The KURT site falls under the category of medium soil based on the results of the MASW and MAM method. When comparing proposed empirical conversion values from the drilling mechanism to the soil profile of Vs obtained through MASW and MAM measurements, a moderate deviation is observed. It is not recommended to have many blows in the SPT that surpass 50 counts. SPT, however, can pierce more than 50 hits in stiff soil. It is not advised in such cases to measure Vs using the empirical relationship of SPT. Hence, the finding of this study can be adopted in those scenarios where the SPT counts is more than 50. Two empirical relations (Vs = 126.93D^0.4059 for clay and Vs = 208.61D^0.2756 for sand) with the highest coefficient of correlation equal to 0.9658 and 0.8305, respectively, are developed, and their mastery of the existing relationship is astounding. The findings of this study provide valuable insights into the empirical relationships for forecasting shear wave velocities in clay, silt, sand, and weathered soft rock in the central Himalayan region of Nepal, which improved the viability study of underground constructions. However, further research is warranted to fully explore the applicability of these relationships across different geological settings. Investigating their performance in varied environmental conditions could shed light on their robustness and reliability. The Vs is the most important geotechnical parameter, which is essential for tasks such as assessing soil stability, designing tunnel support systems, metro rail design, and evaluating potential seismic risks. The subsurface geology changes greatly over short distances. This study demonstrates that ground investigation can be conducted using any geotechnical or geophysical method. Given that MASW and MAM are more time- and money-efficient for longer sections, they may be a preferable choice for investigating the soil along the tunnel and metro rail line.

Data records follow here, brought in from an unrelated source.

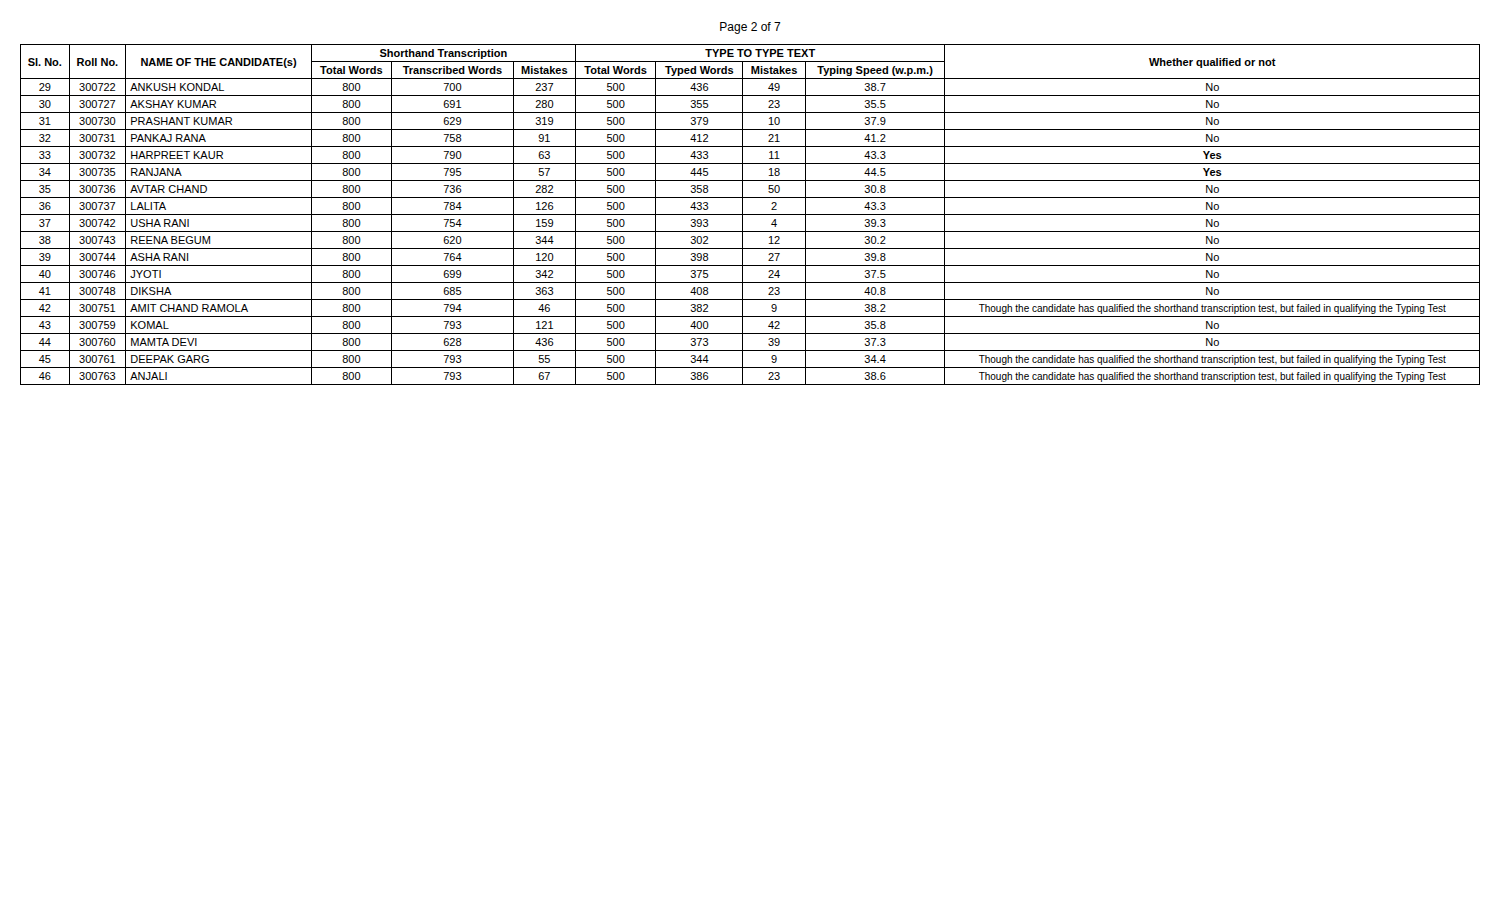Page 2 of 7
| Sl. No. | Roll No. | NAME OF THE CANDIDATE(s) | Shorthand Transcription | TYPE TO TYPE TEXT | Whether qualified or not |
| --- | --- | --- | --- | --- | --- |
| Total Words | Transcribed Words | Mistakes | Total Words | Typed Words | Mistakes | Typing Speed (w.p.m.) |
| 29 | 300722 | ANKUSH KONDAL | 800 | 700 | 237 | 500 | 436 | 49 | 38.7 | No |
| 30 | 300727 | AKSHAY KUMAR | 800 | 691 | 280 | 500 | 355 | 23 | 35.5 | No |
| 31 | 300730 | PRASHANT KUMAR | 800 | 629 | 319 | 500 | 379 | 10 | 37.9 | No |
| 32 | 300731 | PANKAJ RANA | 800 | 758 | 91 | 500 | 412 | 21 | 41.2 | No |
| 33 | 300732 | HARPREET KAUR | 800 | 790 | 63 | 500 | 433 | 11 | 43.3 | Yes |
| 34 | 300735 | RANJANA | 800 | 795 | 57 | 500 | 445 | 18 | 44.5 | Yes |
| 35 | 300736 | AVTAR CHAND | 800 | 736 | 282 | 500 | 358 | 50 | 30.8 | No |
| 36 | 300737 | LALITA | 800 | 784 | 126 | 500 | 433 | 2 | 43.3 | No |
| 37 | 300742 | USHA RANI | 800 | 754 | 159 | 500 | 393 | 4 | 39.3 | No |
| 38 | 300743 | REENA BEGUM | 800 | 620 | 344 | 500 | 302 | 12 | 30.2 | No |
| 39 | 300744 | ASHA RANI | 800 | 764 | 120 | 500 | 398 | 27 | 39.8 | No |
| 40 | 300746 | JYOTI | 800 | 699 | 342 | 500 | 375 | 24 | 37.5 | No |
| 41 | 300748 | DIKSHA | 800 | 685 | 363 | 500 | 408 | 23 | 40.8 | No |
| 42 | 300751 | AMIT CHAND RAMOLA | 800 | 794 | 46 | 500 | 382 | 9 | 38.2 | Though the candidate has qualified the shorthand transcription test, but failed in qualifying the Typing Test |
| 43 | 300759 | KOMAL | 800 | 793 | 121 | 500 | 400 | 42 | 35.8 | No |
| 44 | 300760 | MAMTA DEVI | 800 | 628 | 436 | 500 | 373 | 39 | 37.3 | No |
| 45 | 300761 | DEEPAK GARG | 800 | 793 | 55 | 500 | 344 | 9 | 34.4 | Though the candidate has qualified the shorthand transcription test, but failed in qualifying the Typing Test |
| 46 | 300763 | ANJALI | 800 | 793 | 67 | 500 | 386 | 23 | 38.6 | Though the candidate has qualified the shorthand transcription test, but failed in qualifying the Typing Test |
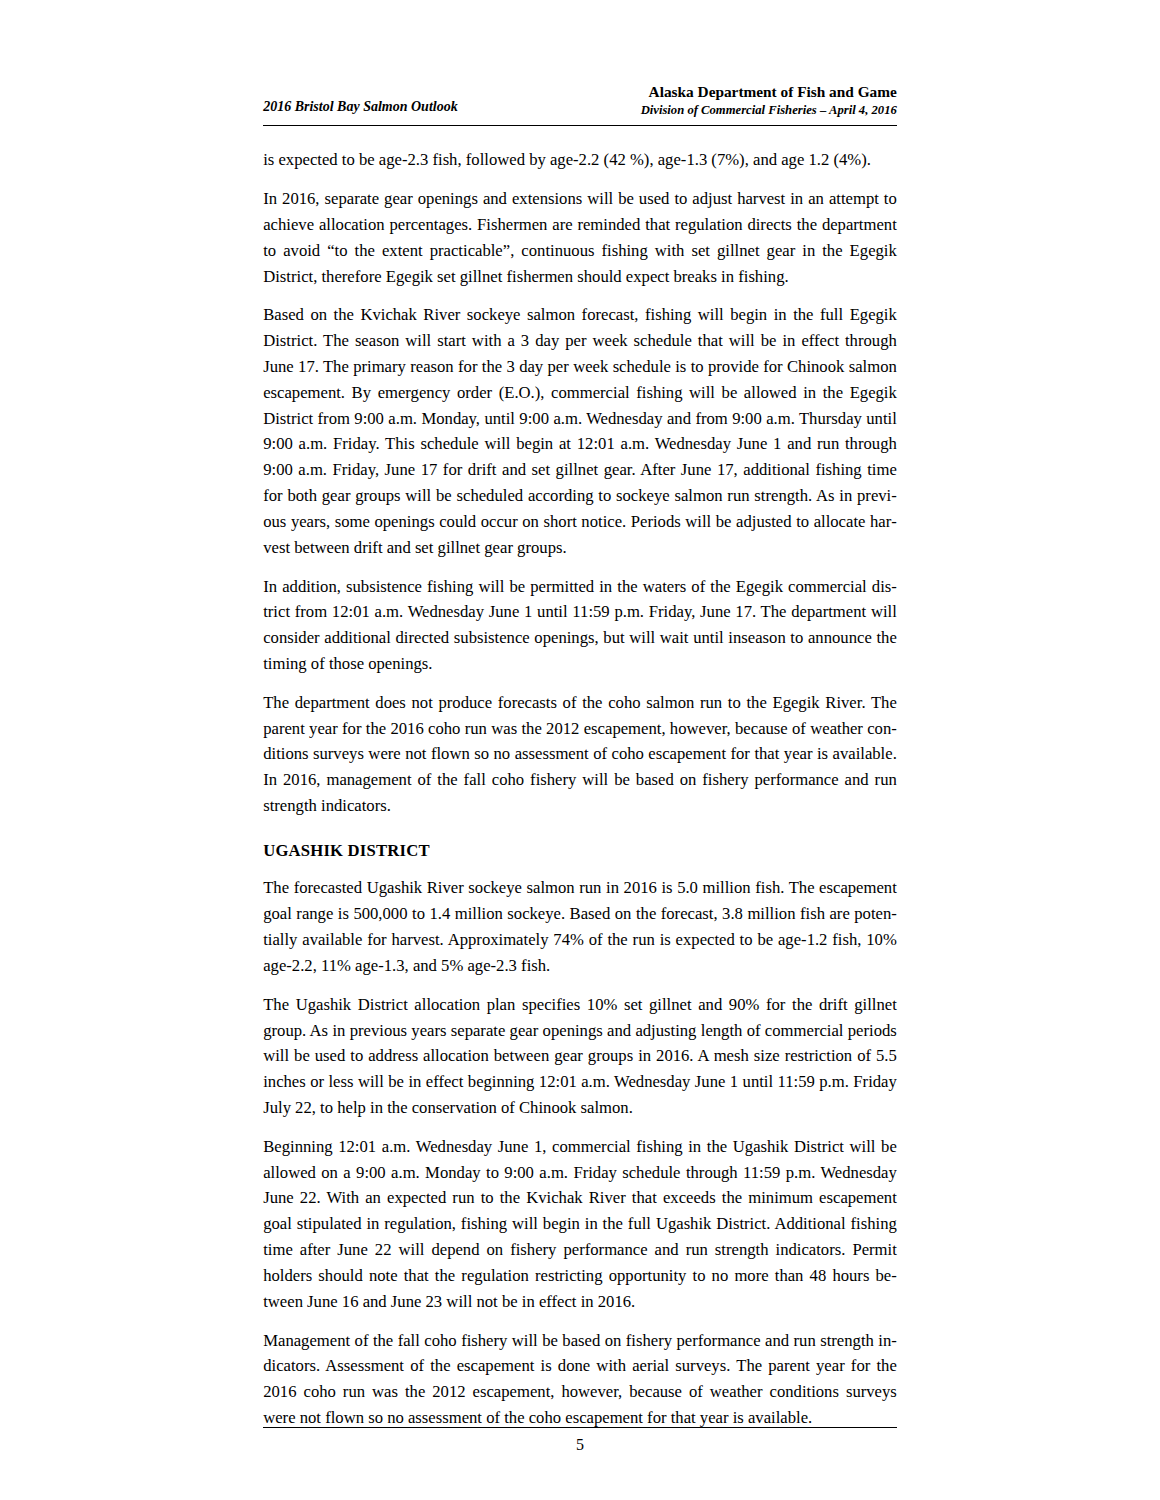2016 Bristol Bay Salmon Outlook
Alaska Department of Fish and Game
Division of Commercial Fisheries – April 4, 2016
is expected to be age-2.3 fish, followed by age-2.2 (42 %), age-1.3 (7%), and age 1.2 (4%).
In 2016, separate gear openings and extensions will be used to adjust harvest in an attempt to achieve allocation percentages. Fishermen are reminded that regulation directs the department to avoid “to the extent practicable”, continuous fishing with set gillnet gear in the Egegik District, therefore Egegik set gillnet fishermen should expect breaks in fishing.
Based on the Kvichak River sockeye salmon forecast, fishing will begin in the full Egegik District. The season will start with a 3 day per week schedule that will be in effect through June 17. The primary reason for the 3 day per week schedule is to provide for Chinook salmon escapement. By emergency order (E.O.), commercial fishing will be allowed in the Egegik District from 9:00 a.m. Monday, until 9:00 a.m. Wednesday and from 9:00 a.m. Thursday until 9:00 a.m. Friday. This schedule will begin at 12:01 a.m. Wednesday June 1 and run through 9:00 a.m. Friday, June 17 for drift and set gillnet gear. After June 17, additional fishing time for both gear groups will be scheduled according to sockeye salmon run strength. As in previous years, some openings could occur on short notice. Periods will be adjusted to allocate harvest between drift and set gillnet gear groups.
In addition, subsistence fishing will be permitted in the waters of the Egegik commercial district from 12:01 a.m. Wednesday June 1 until 11:59 p.m. Friday, June 17. The department will consider additional directed subsistence openings, but will wait until inseason to announce the timing of those openings.
The department does not produce forecasts of the coho salmon run to the Egegik River. The parent year for the 2016 coho run was the 2012 escapement, however, because of weather conditions surveys were not flown so no assessment of coho escapement for that year is available. In 2016, management of the fall coho fishery will be based on fishery performance and run strength indicators.
UGASHIK DISTRICT
The forecasted Ugashik River sockeye salmon run in 2016 is 5.0 million fish. The escapement goal range is 500,000 to 1.4 million sockeye. Based on the forecast, 3.8 million fish are potentially available for harvest. Approximately 74% of the run is expected to be age-1.2 fish, 10% age-2.2, 11% age-1.3, and 5% age-2.3 fish.
The Ugashik District allocation plan specifies 10% set gillnet and 90% for the drift gillnet group. As in previous years separate gear openings and adjusting length of commercial periods will be used to address allocation between gear groups in 2016. A mesh size restriction of 5.5 inches or less will be in effect beginning 12:01 a.m. Wednesday June 1 until 11:59 p.m. Friday July 22, to help in the conservation of Chinook salmon.
Beginning 12:01 a.m. Wednesday June 1, commercial fishing in the Ugashik District will be allowed on a 9:00 a.m. Monday to 9:00 a.m. Friday schedule through 11:59 p.m. Wednesday June 22. With an expected run to the Kvichak River that exceeds the minimum escapement goal stipulated in regulation, fishing will begin in the full Ugashik District. Additional fishing time after June 22 will depend on fishery performance and run strength indicators. Permit holders should note that the regulation restricting opportunity to no more than 48 hours between June 16 and June 23 will not be in effect in 2016.
Management of the fall coho fishery will be based on fishery performance and run strength indicators. Assessment of the escapement is done with aerial surveys. The parent year for the 2016 coho run was the 2012 escapement, however, because of weather conditions surveys were not flown so no assessment of the coho escapement for that year is available.
5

The empirical equation is derived from MASW and MAM data, with a higher coefficient of correlation observed for MASW recorded data. Vs is a crucial parameter for identifying site amplification in ground response analysis. The proposed empirical relationship is valuable for seismic microzonation of a particular area. Notably, the Vs obtained from MASW and MAM shows moderately different results. Considering the superior performance of MAM in busy and traffic-laden areas, this study concludes that MAM could be a preferable alternative to MASW. Moreover, future studies could delve into comparative analyses between the MASW and the MAM techniques. Assessing their efficacy in diverse environmental contexts could elucidate their respective strengths and limitations, thereby informing more nuanced decision-making in geophysical exploration and characterization.